Support Crew is an online platform aimed at getting people through life-changing events, which is a fairly pressing need right now. That could take the form of practical help (mowing the lawns is one example given,) financial help, or even just some emotional support – checking in on someone isolated with a phone call.

Find you local Volunteer NZ centre

With 17 regional Volunteer Centres around New Zealand, the network has mobilised to take expressions of interest from those available to help during the pandemic. Each centre will be working within their own communities infrastructure, and with Civil Defence. Get in touch with your local centre to connect with opportunities to collaborate. You can find your local volunteer centre here.

For those with medical training, the Home Guard needs you

They’re especially looking for medical students and retired medical professionals to pitch in, amid the likely looming crunch coming for the health system. But anyone with any experience in medicine or care is being called upon. Current full-time mother Dr Andrea Penman explained earlier this month why she decided to launch this programme: “Watching the rapidly evolving threat of Covid-19 from home, I realised I could use my skills to help.
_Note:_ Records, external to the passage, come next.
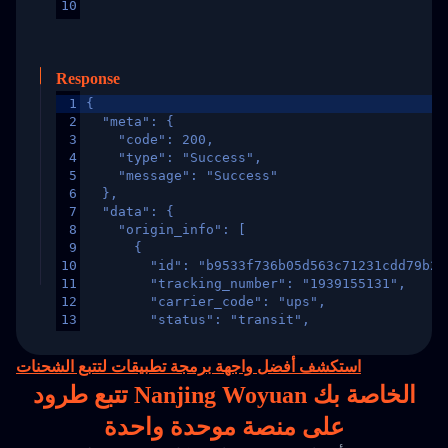
10
Response
1
{
2
  "meta": {
3
    "code": 200,
4
    "type": "Success",
5
    "message": "Success"
6
  },
7
  "data": {
8
    "origin_info": [
9
      {
10
        "id": "b9533f736b05d563c71231cdd79b2a
11
        "tracking_number": "1939155131",
12
        "carrier_code": "ups",
13
        "status": "transit",
14
        "original_country": "China",
15
        "destination_country": "United States
استكشف أفضل واجهة برمجة تطبيقات لتتبع الشحنات
16
        "itemTimeLength": 2,
تتبع طرود Nanjing Woyuan الخاصة بك
17
        "weblink": "",
18
        "phone": null,
على
منصة
موحدة واحدة
19
        "trackinfo": [
20
          {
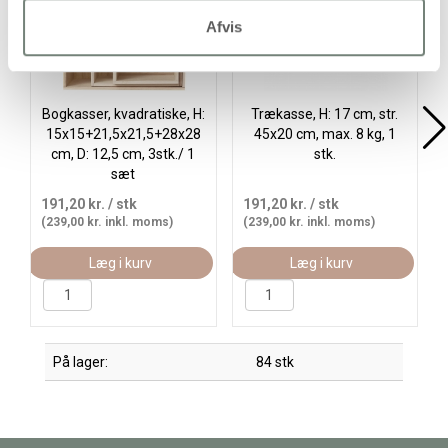
Afvis
Bogkasser, kvadratiske, H:
Trækasse, H: 17 cm, str.
15x15+21,5x21,5+28x28
45x20 cm, max. 8 kg, 1
cm, D: 12,5 cm, 3stk./ 1
stk.
sæt
191,20 kr.
/ stk
191,20 kr.
/ stk
(239,00 kr. inkl. moms)
(239,00 kr. inkl. moms)
Læg i kurv
Læg i kurv
På lager:
84 stk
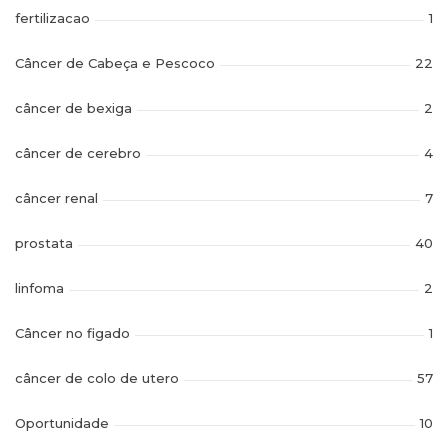
fertilizacao
1
Câncer de Cabeça e Pescoco
22
câncer de bexiga
2
câncer de cerebro
4
câncer renal
7
prostata
40
linfoma
2
Câncer no figado
1
câncer de colo de utero
57
Oportunidade
10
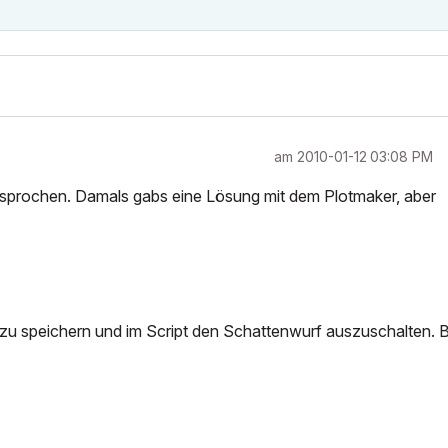
am
‎2010-01-12
03:08 PM
esprochen. Damals gabs eine Lösung mit dem Plotmaker, aber
e zu speichern und im Script den Schattenwurf auszuschalten. B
My small idea grew and grew and a few days after sharing my idea with other practitioners, we had hundreds of people wanting to join.” A similar call for volunteers in Britain has resulted in hundreds of thousands of people coming forward for the NHS.

Donate to the City Missions, or other charities working with the vulnerable

A major flow-on effect of the shuttering of public spaces is that it means many homeless people have nowhere to go. Around the country, City Missions and charity organisations working with these people were already under pressure – but now the need is even more pressing. If you’re still making full income, please consider donating the money that you would have otherwise spent at cafes and bars to those in need.

Make a list of everyone in your life who is on their own, and call them regularly

These tools don’t necessarily require an organiser or an app, and staying at home and physical distancing doesn’t mean cutting yourself off from the world. In fact, one of the most useful things you can do to help the isolated and elderly is to give them a call, make sure they’re feeling healthy, and checking in on whether they need anything.

Want to help a lot? Just be kind to people

Finally, if you don’t have money or time to give, you can still help. For people like supermarket workers who are still having to work through this all, there’s no respite. A long distance smile and a kind word can be contagious too.